**Extract to read:**
Part pirate movie, part ghost movie, part magical fantasy; part action-comedy, part rom-com; part swash, part buckle, and all savvy, Pirates of the Caribbean: The Curse of the Black Pearl dropped anchor in theaters with the lowest of expectations. Disney thought it would flop. Executives thought that Johnny Depp as Jack Sparrow was “ruining the movie.” Critics and audiences were skeptical that a theme park ride could be made into a satisfying story. I remember; I was one of them.
But, come the summer of 2003, all of us bilge-rats were proven wrong. And now Pirates has become one of Disney’s most lucrative properties, setting sail this week for the fifth time with Depp, as well as returning couple Orlando Bloom and Kiera Knightley, in search of box office plunder.
I think I’ve charted a course to the reason why the film is so beloved. And I promise I’ll throw the nautical jokes overboard for the rest of this article. Well, I’ll try, anyway.

**What to work on:**
- 1) Reproduce word for word the passage of the Pirates of the Caribbean article, everything from "But, come the" down to "box office plunder.".
- 2) Go on with the article about Pirates of the Caribbean, picking up right after its final sentence.

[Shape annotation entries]
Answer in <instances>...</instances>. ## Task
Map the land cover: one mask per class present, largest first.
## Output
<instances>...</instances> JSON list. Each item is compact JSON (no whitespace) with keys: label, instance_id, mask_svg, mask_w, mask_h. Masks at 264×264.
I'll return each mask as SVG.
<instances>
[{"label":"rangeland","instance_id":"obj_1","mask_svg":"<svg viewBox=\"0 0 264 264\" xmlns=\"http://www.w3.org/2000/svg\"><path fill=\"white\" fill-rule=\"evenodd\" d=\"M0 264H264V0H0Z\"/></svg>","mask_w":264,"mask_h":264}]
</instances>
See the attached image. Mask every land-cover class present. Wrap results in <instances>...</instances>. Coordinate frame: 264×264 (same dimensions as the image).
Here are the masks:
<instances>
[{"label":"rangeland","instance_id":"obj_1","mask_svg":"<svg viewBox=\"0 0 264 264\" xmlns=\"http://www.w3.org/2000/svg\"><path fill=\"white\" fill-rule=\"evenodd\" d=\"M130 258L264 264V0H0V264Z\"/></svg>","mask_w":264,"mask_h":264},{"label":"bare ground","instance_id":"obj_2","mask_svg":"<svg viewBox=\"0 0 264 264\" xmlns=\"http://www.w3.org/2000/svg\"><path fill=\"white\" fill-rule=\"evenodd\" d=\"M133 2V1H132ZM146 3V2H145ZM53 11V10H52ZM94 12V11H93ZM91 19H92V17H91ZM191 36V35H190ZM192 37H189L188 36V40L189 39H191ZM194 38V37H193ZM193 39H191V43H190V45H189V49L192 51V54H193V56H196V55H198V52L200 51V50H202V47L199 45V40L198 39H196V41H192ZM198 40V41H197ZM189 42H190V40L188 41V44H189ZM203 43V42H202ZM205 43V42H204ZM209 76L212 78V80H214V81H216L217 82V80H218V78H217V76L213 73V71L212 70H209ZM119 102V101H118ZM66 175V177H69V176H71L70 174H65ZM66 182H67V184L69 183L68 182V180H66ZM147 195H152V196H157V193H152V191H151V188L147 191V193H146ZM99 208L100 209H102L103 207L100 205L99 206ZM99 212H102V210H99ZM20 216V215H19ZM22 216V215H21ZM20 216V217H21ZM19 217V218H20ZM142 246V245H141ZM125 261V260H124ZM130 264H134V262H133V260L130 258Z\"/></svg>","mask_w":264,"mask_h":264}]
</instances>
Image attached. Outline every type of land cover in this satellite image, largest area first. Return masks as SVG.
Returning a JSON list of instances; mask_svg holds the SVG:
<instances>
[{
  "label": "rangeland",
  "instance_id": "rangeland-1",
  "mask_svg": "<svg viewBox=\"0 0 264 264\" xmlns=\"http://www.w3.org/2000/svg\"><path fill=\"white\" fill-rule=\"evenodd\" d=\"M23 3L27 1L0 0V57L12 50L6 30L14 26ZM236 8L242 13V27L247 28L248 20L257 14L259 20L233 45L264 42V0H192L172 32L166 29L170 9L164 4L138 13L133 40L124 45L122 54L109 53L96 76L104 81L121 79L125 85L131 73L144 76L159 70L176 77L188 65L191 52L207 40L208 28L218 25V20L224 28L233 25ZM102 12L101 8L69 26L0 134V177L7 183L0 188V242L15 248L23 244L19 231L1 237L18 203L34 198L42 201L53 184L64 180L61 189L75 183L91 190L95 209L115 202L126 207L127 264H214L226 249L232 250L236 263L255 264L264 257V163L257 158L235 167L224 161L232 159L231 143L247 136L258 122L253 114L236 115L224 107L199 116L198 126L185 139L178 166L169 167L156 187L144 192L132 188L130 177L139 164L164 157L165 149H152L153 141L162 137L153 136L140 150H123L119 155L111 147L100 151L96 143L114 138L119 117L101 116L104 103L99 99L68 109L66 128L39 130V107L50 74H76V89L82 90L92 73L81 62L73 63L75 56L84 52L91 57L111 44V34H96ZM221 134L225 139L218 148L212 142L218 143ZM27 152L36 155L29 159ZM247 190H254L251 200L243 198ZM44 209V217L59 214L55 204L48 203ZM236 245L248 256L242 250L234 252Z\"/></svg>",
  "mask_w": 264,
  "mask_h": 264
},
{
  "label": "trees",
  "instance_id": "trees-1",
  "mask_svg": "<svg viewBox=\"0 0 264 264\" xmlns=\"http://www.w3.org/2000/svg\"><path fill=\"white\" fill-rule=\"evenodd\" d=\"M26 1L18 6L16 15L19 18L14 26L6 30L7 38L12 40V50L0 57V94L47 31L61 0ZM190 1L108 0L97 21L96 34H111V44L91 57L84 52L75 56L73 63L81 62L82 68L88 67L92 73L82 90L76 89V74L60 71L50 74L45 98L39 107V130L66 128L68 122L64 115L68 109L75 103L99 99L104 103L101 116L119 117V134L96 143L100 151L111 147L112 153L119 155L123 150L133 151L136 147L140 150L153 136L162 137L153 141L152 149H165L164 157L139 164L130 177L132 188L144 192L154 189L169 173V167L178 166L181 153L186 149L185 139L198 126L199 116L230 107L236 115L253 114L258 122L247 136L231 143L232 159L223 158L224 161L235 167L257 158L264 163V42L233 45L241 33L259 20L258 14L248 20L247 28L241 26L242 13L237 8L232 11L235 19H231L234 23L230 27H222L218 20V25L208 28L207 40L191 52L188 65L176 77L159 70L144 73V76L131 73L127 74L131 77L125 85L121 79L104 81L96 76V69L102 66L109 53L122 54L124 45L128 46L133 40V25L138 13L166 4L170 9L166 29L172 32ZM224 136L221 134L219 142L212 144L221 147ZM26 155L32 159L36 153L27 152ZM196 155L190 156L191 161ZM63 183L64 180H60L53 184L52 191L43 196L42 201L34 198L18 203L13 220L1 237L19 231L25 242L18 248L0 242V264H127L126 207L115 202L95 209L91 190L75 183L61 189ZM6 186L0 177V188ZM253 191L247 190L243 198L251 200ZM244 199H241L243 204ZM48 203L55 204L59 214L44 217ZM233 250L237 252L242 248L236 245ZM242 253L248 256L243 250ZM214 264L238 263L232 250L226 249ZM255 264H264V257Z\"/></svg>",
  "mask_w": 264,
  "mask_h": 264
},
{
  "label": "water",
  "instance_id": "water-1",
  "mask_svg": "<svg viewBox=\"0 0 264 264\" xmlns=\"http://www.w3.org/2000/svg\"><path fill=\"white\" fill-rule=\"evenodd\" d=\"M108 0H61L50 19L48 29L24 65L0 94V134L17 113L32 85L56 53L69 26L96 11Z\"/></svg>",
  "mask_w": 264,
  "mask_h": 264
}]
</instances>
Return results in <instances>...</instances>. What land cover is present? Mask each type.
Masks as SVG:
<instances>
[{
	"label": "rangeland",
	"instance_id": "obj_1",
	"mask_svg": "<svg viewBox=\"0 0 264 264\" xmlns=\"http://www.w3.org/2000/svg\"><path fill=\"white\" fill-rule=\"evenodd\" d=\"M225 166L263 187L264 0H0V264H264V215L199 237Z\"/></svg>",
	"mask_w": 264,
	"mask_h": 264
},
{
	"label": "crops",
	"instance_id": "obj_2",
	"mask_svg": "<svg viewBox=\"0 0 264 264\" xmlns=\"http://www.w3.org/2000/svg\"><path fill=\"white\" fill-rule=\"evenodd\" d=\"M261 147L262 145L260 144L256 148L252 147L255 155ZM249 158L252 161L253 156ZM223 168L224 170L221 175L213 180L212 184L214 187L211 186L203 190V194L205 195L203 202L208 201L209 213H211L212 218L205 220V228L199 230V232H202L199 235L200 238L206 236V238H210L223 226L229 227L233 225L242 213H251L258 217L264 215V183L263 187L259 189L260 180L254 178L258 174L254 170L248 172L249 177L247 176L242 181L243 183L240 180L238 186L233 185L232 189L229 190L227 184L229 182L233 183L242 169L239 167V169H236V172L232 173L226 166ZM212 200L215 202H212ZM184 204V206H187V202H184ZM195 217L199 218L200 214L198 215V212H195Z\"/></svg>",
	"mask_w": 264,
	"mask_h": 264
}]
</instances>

**Results of the tasks:**
- 1)
But, come the summer of 2003, all of us bilge-rats were proven wrong. And now Pirates has become one of Disney’s most lucrative properties, setting sail this week for the fifth time with Depp, as well as returning couple Orlando Bloom and Kiera Knightley, in search of box office plunder.

- 2)
Good man, good pirate
One of the most crucial things that any good narrative does is establish and develop good characters, which means that you have to set out from the start what their motivation does. And the Curse of the Black Pearl does this very well: at the beginning we meet young Elizabeth, and her motivation to adventure. Shortly thereafter, we meet Will, and his motivation for Elizabeth, now that they’re grown. And then we meet Jack, and his motivation to find his ship.
But this film doesn’t leave the people and their desires alone- it gives them obstacles to getting what they want, just as soon as it tells us what it is they want in the first place. Elizabeth’s obstacle to her adventurous spirit is the stuffy and boring Norrington. Will’s obstacle on his way to Elizabeth is their relative station and class. Jack’s obstacle to his ship is Barbossa – but more immediately, the bumbling dock guards Murtogg and Mullroy. And there we kick off the action.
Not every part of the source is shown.